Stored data
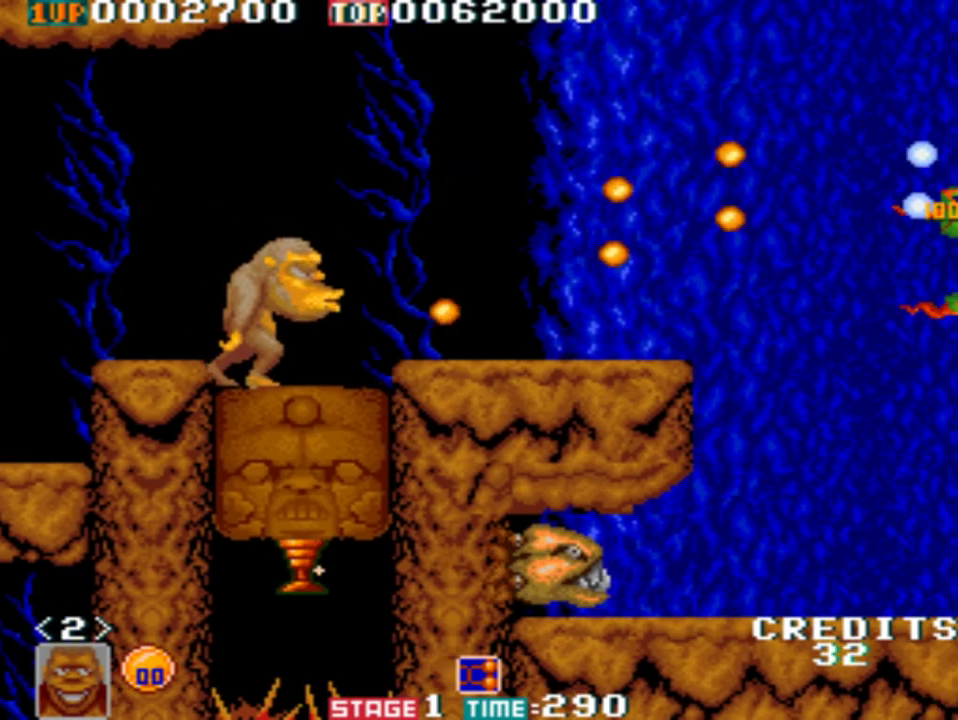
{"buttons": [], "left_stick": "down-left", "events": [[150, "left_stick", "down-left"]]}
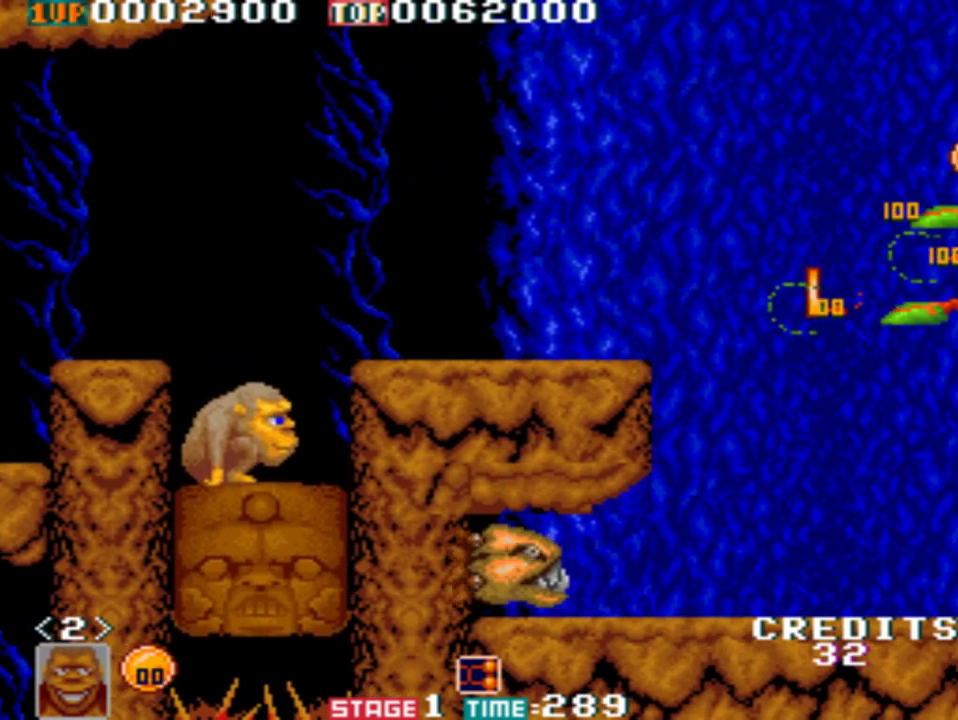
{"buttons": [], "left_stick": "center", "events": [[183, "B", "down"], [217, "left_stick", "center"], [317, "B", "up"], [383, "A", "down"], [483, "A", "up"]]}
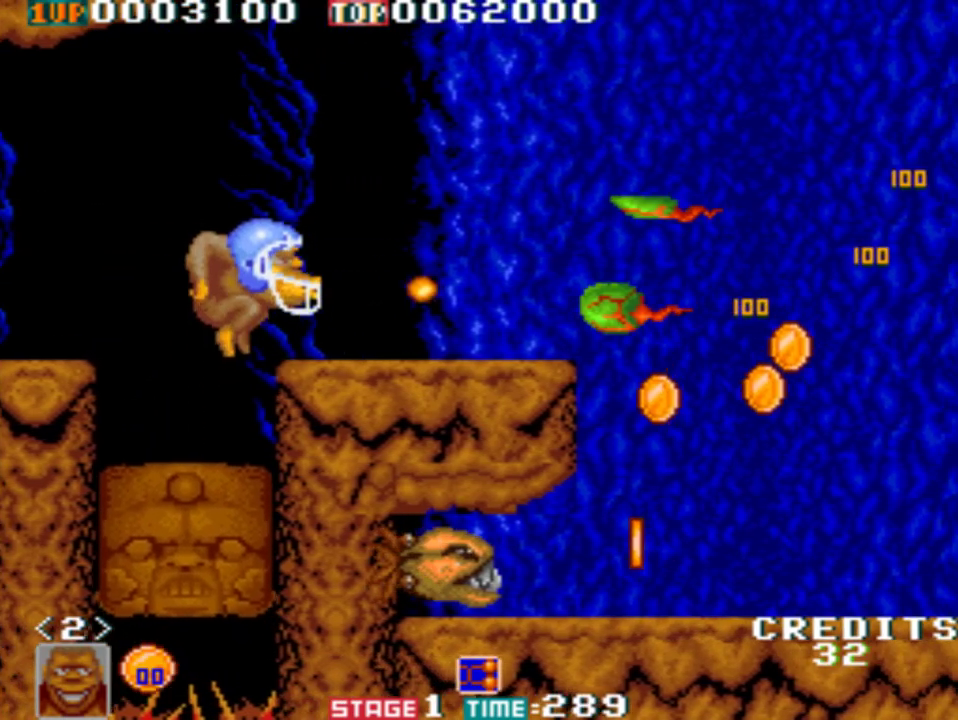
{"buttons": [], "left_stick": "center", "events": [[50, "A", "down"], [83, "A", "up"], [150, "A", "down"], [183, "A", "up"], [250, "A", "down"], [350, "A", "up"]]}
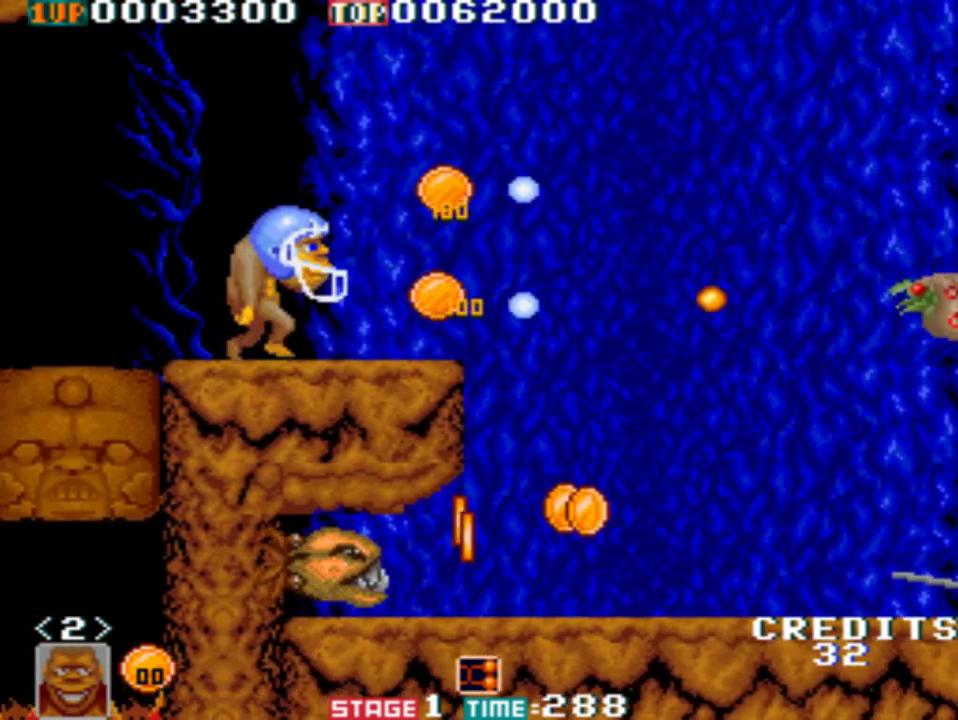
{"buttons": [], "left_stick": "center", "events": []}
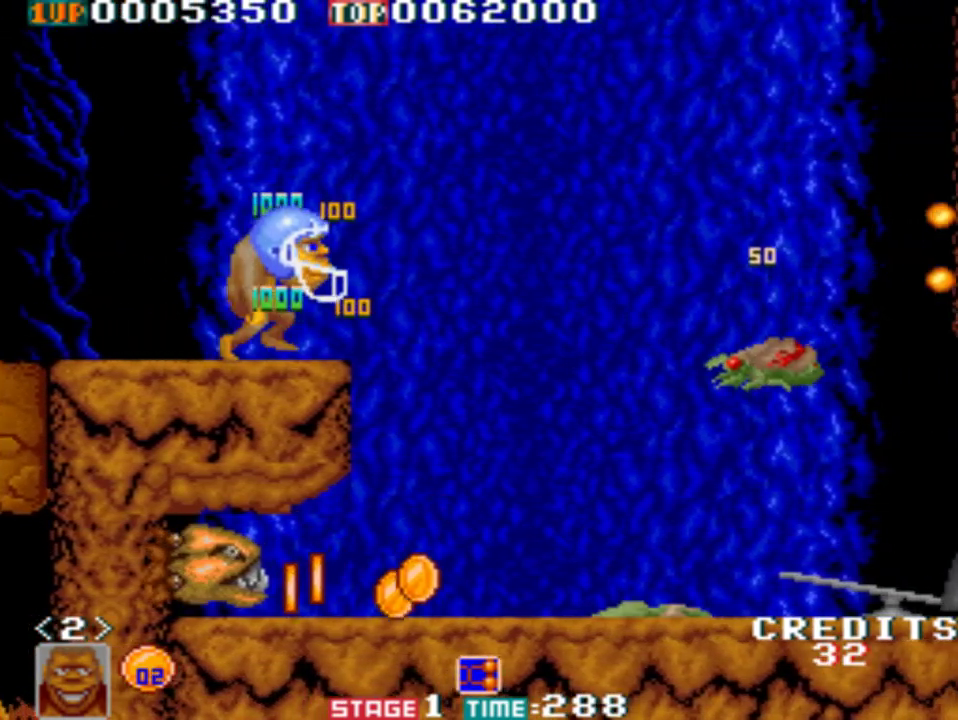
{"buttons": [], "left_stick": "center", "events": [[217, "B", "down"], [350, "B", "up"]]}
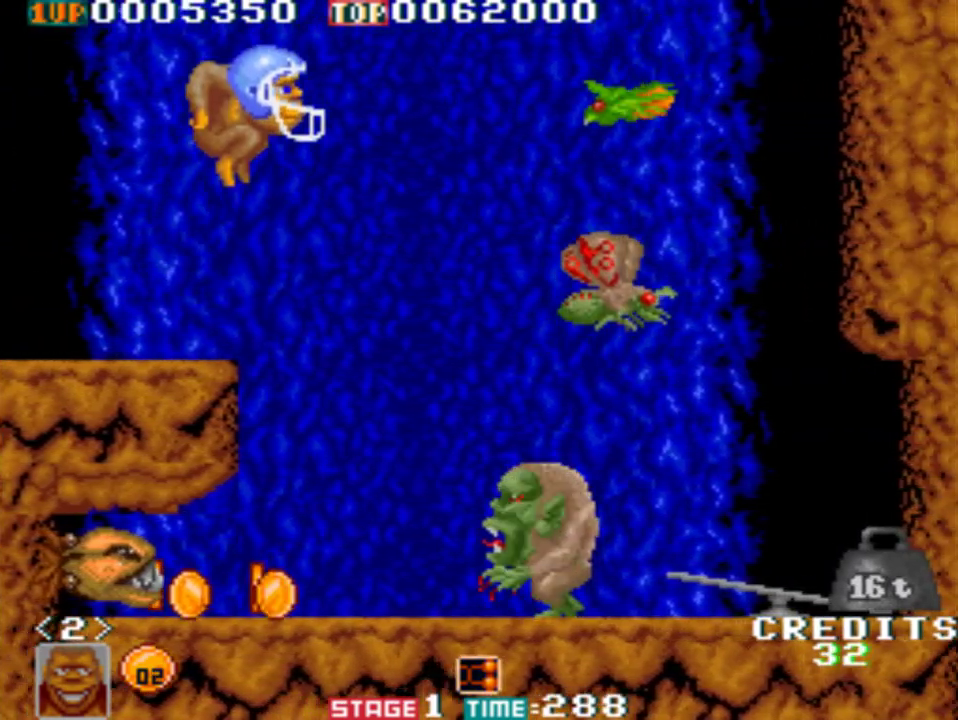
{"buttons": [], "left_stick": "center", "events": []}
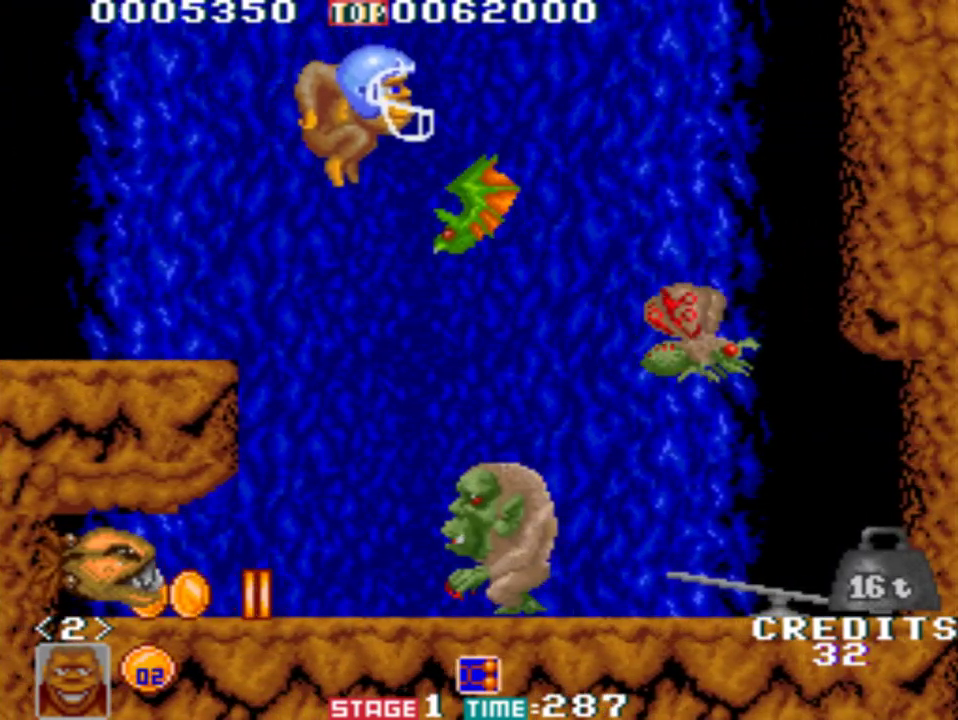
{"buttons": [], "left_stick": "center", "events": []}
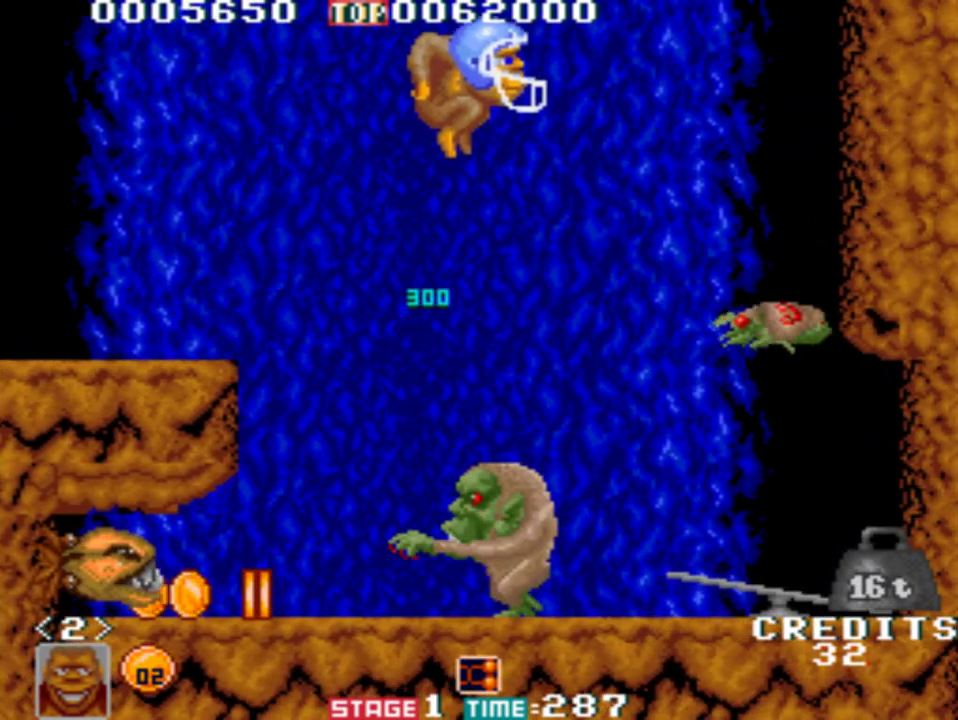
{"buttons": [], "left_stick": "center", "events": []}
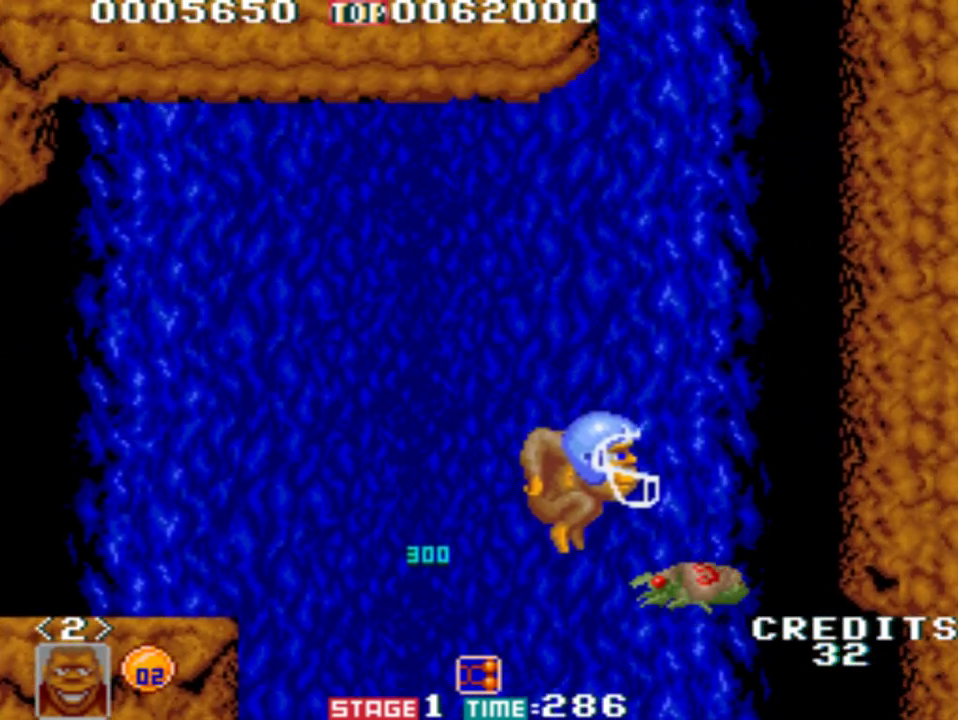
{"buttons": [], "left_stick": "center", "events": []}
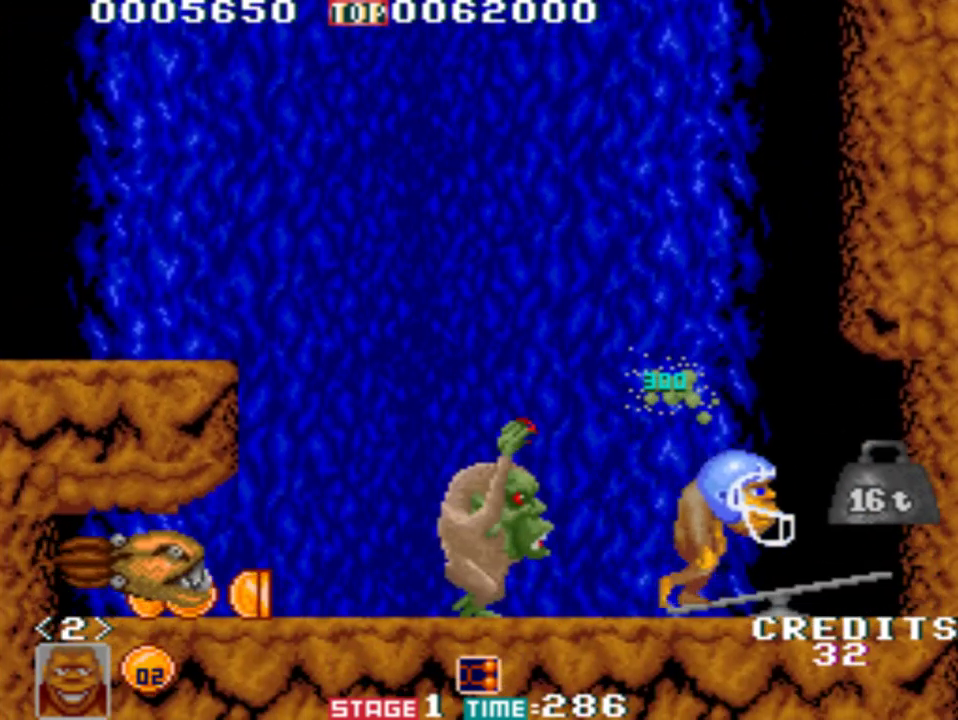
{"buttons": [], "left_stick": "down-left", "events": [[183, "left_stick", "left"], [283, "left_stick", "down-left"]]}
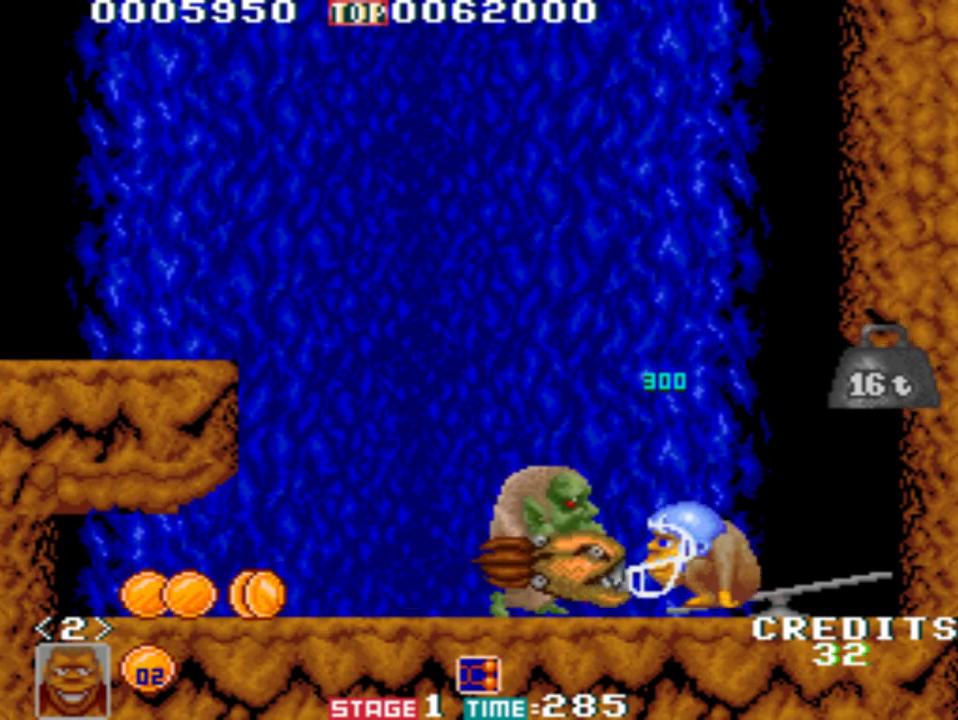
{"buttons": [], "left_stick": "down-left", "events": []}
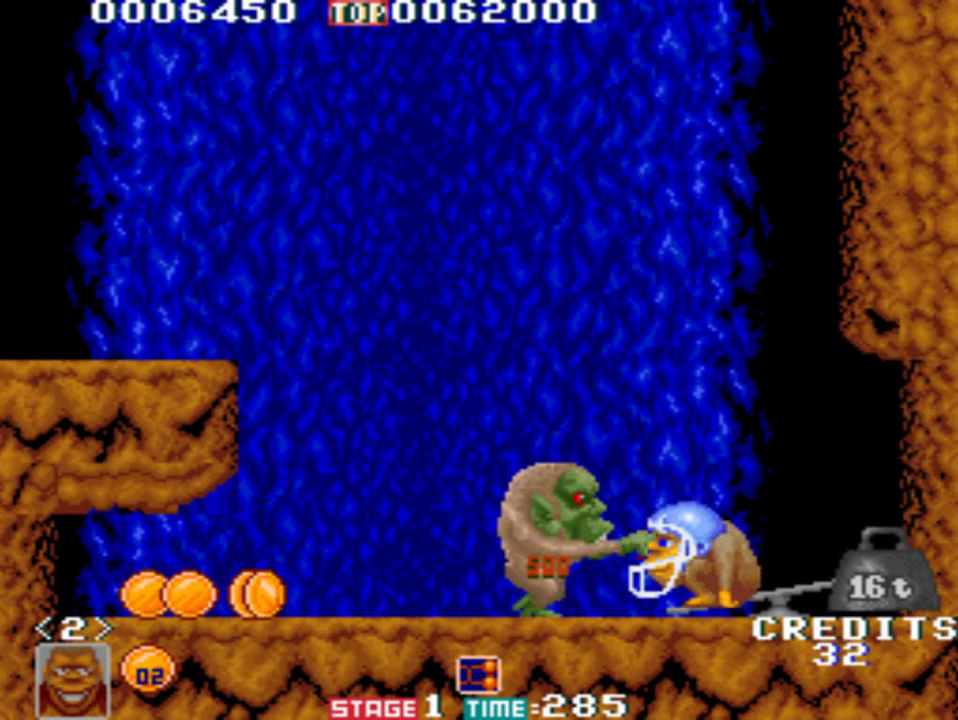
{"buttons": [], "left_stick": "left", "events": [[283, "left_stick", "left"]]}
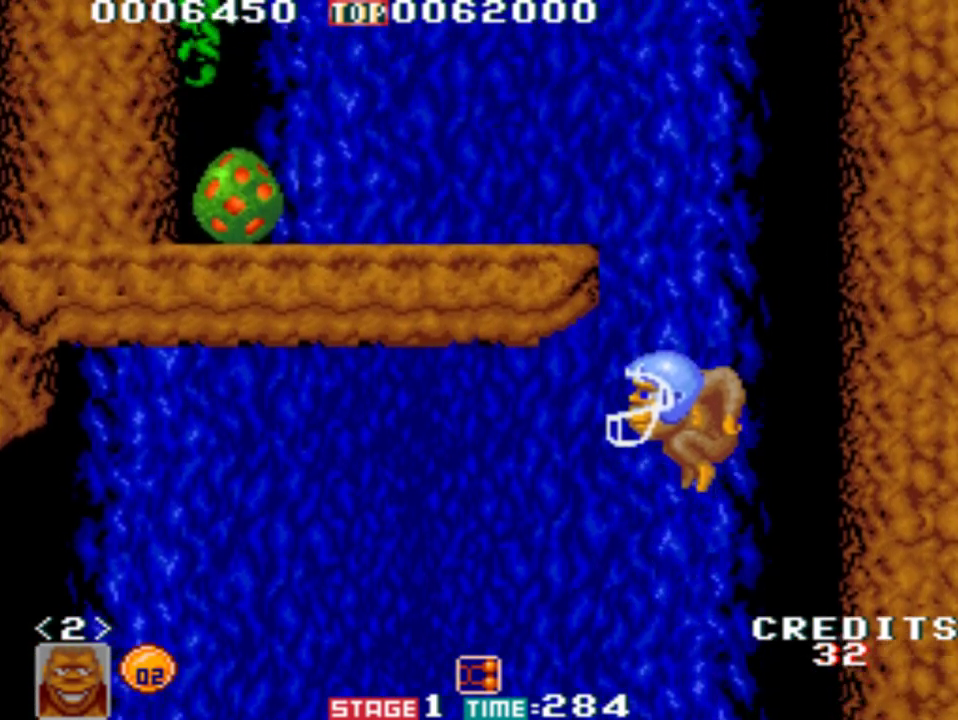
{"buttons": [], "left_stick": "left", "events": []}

→ Exercise directions
Please list every line of the records that contains "down".

→ The completed task
{"buttons": [], "left_stick": "down-left", "events": [[150, "left_stick", "down-left"]]}
{"buttons": [], "left_stick": "center", "events": [[183, "B", "down"], [217, "left_stick", "center"], [317, "B", "up"], [383, "A", "down"], [483, "A", "up"]]}
{"buttons": [], "left_stick": "center", "events": [[50, "A", "down"], [83, "A", "up"], [150, "A", "down"], [183, "A", "up"], [250, "A", "down"], [350, "A", "up"]]}
{"buttons": [], "left_stick": "center", "events": [[217, "B", "down"], [350, "B", "up"]]}
{"buttons": [], "left_stick": "down-left", "events": [[183, "left_stick", "left"], [283, "left_stick", "down-left"]]}
{"buttons": [], "left_stick": "down-left", "events": []}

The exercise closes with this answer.